ERIC NAM
Entre paranoïa écossaise et stratégies de survie, ERIC NAM revient sur son aventure télévisuelle la plus folle dans un épisode spécial du « DAEBAK SHOW ».

C’est un ERIC NAM à la fois soulagé et encore un peu marqué qui s’est installé au micro du « DAEBAK SHOW ». Dans cet épisode exceptionnel, l’artiste ne se contente pas de décrypter les coulisses de l’émission à succès « The Traitors (en français « les traîtres »), il partage ses doutes les plus profonds sur ce passage de la scène K-pop à la « réalité » brute du petit écran américain.
Le chanteur l’admet sans détour : l’expérience a été un véritable choc thermique et émotionnel.
« C’était vraiment psychotique. Tout dans cette émission est fou : l’expérience, les retours… tout ! »
Initialement réticent à l’idée de participer, ERIC NAM a dû lutter contre ses propres craintes face à un format où « poignarder ses amis dans le dos » est la règle d’or. Son objectif ? Briser les codes et s’imposer dans la culture américaine, loin de l’étiquette habituelle de « petit ami de la Corée« .
Il revient sur ce jeu de masques et de paranoïa.
ERIC NAM explique avec beaucoup de franchise qu’il est impossible de jouer un rôle dans une telle immersion. On ne peut pas « méthod acting » sa propre survie :
« Dans la réalité, vous êtes juste vous-même. Vous finissez par oublier que vous êtes filmé. »
Pourtant, cette authenticité s’accompagne d’une anxiété permanente. Face à des vétérans de « Survivor » ou « Big Brother », ERIC NAM s’est senti comme une cible facile. Sa stratégie ? La simplicité et la prière.
« Je me suis dit : soit juste toi-même et prie pour le meilleur. Heureusement, les gens ne me détestent pas trop ! »
L’épisode regorge d’anecdotes croustillantes sur la vie au château. ERIC NAM répond notamment aux interrogations des fans sur le manque de nourriture (la guerre du saumon au petit-déjeuner était bien réelle !) et sur la difficulté technique du tournage.
« Il y avait des nuits où j’étais debout jusqu’à 4 heures du matin… comme quand j’étais attaché à cet arbre, tout seul, pendant une éternité. »
Malgré la fatigue et le stress, ERIC NAM souligne le professionnalisme de l’hôte Allan Cumming et l’importance psychologique des épreuves, qui servaient autant à gagner de l’argent qu’à manipuler les liens entre les candidats.

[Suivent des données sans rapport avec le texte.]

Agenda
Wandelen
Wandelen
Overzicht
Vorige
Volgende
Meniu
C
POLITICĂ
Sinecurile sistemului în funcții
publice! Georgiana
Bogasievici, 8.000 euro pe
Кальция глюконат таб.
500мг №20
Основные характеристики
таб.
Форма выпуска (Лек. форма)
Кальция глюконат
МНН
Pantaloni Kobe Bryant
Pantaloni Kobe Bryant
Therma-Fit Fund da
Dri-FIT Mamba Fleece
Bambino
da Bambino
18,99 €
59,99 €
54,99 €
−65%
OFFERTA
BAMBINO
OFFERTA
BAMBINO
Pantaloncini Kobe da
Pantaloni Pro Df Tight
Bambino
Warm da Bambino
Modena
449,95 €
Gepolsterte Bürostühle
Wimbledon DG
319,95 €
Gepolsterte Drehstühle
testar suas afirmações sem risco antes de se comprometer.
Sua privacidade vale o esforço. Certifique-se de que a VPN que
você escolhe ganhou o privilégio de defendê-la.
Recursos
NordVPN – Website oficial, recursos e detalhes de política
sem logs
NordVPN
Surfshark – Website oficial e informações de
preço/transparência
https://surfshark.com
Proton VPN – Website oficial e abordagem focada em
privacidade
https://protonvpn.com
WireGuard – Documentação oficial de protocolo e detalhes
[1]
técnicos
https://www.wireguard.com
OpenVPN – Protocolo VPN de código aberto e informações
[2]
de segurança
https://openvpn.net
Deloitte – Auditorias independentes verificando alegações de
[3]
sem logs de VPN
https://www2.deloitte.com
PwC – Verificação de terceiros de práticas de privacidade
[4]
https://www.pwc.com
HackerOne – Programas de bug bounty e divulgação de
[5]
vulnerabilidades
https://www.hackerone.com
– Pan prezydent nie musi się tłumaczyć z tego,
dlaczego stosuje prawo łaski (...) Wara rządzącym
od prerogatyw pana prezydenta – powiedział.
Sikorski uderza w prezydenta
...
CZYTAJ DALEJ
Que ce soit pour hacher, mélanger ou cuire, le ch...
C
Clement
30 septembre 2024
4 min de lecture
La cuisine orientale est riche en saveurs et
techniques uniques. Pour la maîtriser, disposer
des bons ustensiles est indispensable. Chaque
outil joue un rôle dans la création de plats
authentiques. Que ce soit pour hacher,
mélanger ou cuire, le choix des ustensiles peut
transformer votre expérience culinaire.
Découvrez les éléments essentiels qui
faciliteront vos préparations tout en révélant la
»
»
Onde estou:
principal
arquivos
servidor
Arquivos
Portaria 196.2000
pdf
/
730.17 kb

Si l’expérience fut intense, ERIC NAM n’oublie pas sa mission première : la musique. Ce détour par la téléréalité était avant tout un moyen d’ouvrir son univers à un nouveau public, avec l’espoir de laisser un impact positif.
« J’ai de la nouvelle musique qui arrive et je serai en tournée très bientôt. C’est ce que je veux que les gens sachent avant tout ! »
L’épisode se conclut sur une note d’optimisme, ERIC NAM rappelant qu’au-delà des trahisons à l’écran, être gentil et positif reste sa priorité absolue.